Below is a listing; restate from it, character for character, the lines beginning at the line holding "תודה על הפרגון" and ending at the line holding "Покупать по", both included.

---------------

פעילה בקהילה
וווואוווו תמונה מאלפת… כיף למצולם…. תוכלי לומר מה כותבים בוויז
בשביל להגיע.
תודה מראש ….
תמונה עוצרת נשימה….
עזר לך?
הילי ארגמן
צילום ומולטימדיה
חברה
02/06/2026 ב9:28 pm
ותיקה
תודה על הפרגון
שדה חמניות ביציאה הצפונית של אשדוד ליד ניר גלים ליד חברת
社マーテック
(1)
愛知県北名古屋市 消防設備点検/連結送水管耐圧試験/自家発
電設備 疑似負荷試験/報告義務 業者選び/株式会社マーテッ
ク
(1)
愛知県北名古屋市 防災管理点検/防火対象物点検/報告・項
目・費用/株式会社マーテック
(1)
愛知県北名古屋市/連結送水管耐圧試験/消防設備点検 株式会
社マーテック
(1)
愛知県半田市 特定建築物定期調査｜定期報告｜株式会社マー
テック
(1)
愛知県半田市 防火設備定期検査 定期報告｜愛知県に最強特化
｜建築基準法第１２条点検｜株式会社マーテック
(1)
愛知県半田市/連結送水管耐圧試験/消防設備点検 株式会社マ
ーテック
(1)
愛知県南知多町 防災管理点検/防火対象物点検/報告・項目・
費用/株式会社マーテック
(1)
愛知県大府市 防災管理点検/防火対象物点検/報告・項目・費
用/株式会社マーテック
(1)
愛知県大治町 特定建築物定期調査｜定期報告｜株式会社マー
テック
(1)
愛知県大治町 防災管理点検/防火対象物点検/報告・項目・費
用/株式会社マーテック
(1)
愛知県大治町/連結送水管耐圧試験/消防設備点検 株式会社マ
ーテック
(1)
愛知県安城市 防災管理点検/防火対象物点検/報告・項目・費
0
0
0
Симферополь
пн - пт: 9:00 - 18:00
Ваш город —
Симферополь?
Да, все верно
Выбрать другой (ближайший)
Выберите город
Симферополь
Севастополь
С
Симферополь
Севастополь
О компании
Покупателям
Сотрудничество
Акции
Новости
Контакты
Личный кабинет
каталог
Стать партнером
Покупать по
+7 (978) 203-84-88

---------------

Result of the exercise
תודה על הפרגון
שדה חמניות ביציאה הצפונית של אשדוד ליד ניר גלים ליד חברת
社マーテック
(1)
愛知県北名古屋市 消防設備点検/連結送水管耐圧試験/自家発
電設備 疑似負荷試験/報告義務 業者選び/株式会社マーテッ
ク
(1)
愛知県北名古屋市 防災管理点検/防火対象物点検/報告・項
目・費用/株式会社マーテック
(1)
愛知県北名古屋市/連結送水管耐圧試験/消防設備点検 株式会
社マーテック
(1)
愛知県半田市 特定建築物定期調査｜定期報告｜株式会社マー
テック
(1)
愛知県半田市 防火設備定期検査 定期報告｜愛知県に最強特化
｜建築基準法第１２条点検｜株式会社マーテック
(1)
愛知県半田市/連結送水管耐圧試験/消防設備点検 株式会社マ
ーテック
(1)
愛知県南知多町 防災管理点検/防火対象物点検/報告・項目・
費用/株式会社マーテック
(1)
愛知県大府市 防災管理点検/防火対象物点検/報告・項目・費
用/株式会社マーテック
(1)
愛知県大治町 特定建築物定期調査｜定期報告｜株式会社マー
テック
(1)
愛知県大治町 防災管理点検/防火対象物点検/報告・項目・費
用/株式会社マーテック
(1)
愛知県大治町/連結送水管耐圧試験/消防設備点検 株式会社マ
ーテック
(1)
愛知県安城市 防災管理点検/防火対象物点検/報告・項目・費
0
0
0
Симферополь
пн - пт: 9:00 - 18:00
Ваш город —
Симферополь?
Да, все верно
Выбрать другой (ближайший)
Выберите город
Симферополь
Севастополь
С
Симферополь
Севастополь
О компании
Покупателям
Сотрудничество
Акции
Новости
Контакты
Личный кабинет
каталог
Стать партнером
Покупать по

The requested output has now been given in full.